这段时间楚稼君基本上都是顺着他,和第一次截然不同这次纪勇涛才真正体验过做爱不单只有羞耻和痛,原来还有灭顶的快感。
等发情期结束纪勇涛蜷缩在客房睡了一天一夜才勉强能扶着墙下地走走,想起来还没吃药便连忙往主卧走去。

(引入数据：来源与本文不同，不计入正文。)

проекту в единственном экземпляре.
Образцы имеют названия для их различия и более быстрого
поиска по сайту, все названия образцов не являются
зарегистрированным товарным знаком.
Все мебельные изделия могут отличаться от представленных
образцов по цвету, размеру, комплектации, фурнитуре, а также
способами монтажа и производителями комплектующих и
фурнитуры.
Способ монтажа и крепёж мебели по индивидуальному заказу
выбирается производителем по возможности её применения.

走到门口却听到了有争吵声便想着躲在门外听一听,才刚站定还没有半分钟,门内楚稼君的声音就传到了门外。
“来了还不进来?等我去请是吗?”
纪勇涛被他的吼声吓的楞在原地,等回过神来的时候楚稼君已经将他拉进屋里了,屋里早已打扫干净点了香薰,甚至都闻不到两人的信息素味。
“楚少,他目前的身体状况还不是最佳的怀孕时期。”
“行!知道了!我这就拿药给他行了吧?”楚稼君说完从柜子里拿了药瓶扔到纪勇涛身上,照旧去倒了杯水给他。

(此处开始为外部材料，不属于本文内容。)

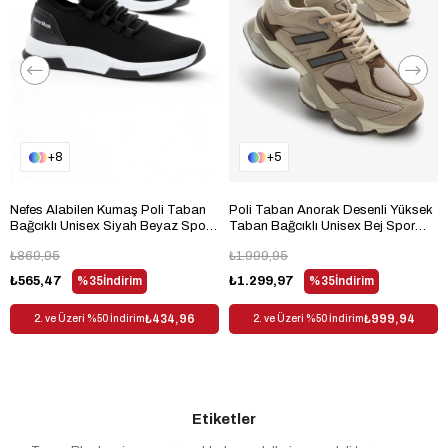
8
5
Nefes Alabilen Kumaş Poli Taban
Poli Taban Anorak Desenli Yüksek
Bağcıklı Unisex Siyah Beyaz Spor
Taban Bağcıklı Unisex Bej Spor
Ayakkabı V2QNT-0
Ayakkabı TBA9060
₺869,95
₺1.999,95
₺565,47
%35
İndirim
₺1.299,97
%35
İndirim
₺434,96
₺999,94
2. ve Üzeri %50 İndirim
2. ve Üzeri %50 İndirim
Etiketler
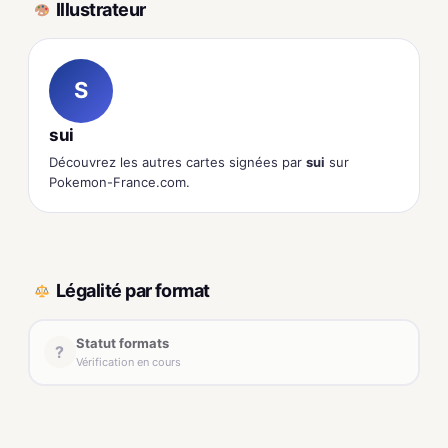
Illustrateur
S
sui
Découvrez les autres cartes signées par
sui
sur
Pokemon-France.com.
Légalité par format
Statut formats
?
Vérification en cours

那医生非要看着纪勇涛吃了药才肯拎着药箱出门。楚稼君接过纪勇涛手里的药瓶将药放好后,便抬着电脑坐在沙发上处理着这些天挤压下来的文件,纪勇涛也不敢去触霉头拿了一本桌上的书,抱着毛毯去躺椅上躺着看书。
过了没几天就到了楚稼君二十五岁的生日,那天他回来的格外早,他还买了一个巧克力蛋糕。
“勇哥,可以煮完面给我嘛?还没吃饭呢。”
听着倒是商量的语气,不过纪勇涛可不敢和他说不字。前天楚稼君想要他自慰给他看,纪勇涛不肯便被强迫含着开到最高档的按摩棒待了一个晚上,甚至第二天一早还被绑在木马上,折磨到中午才让下来。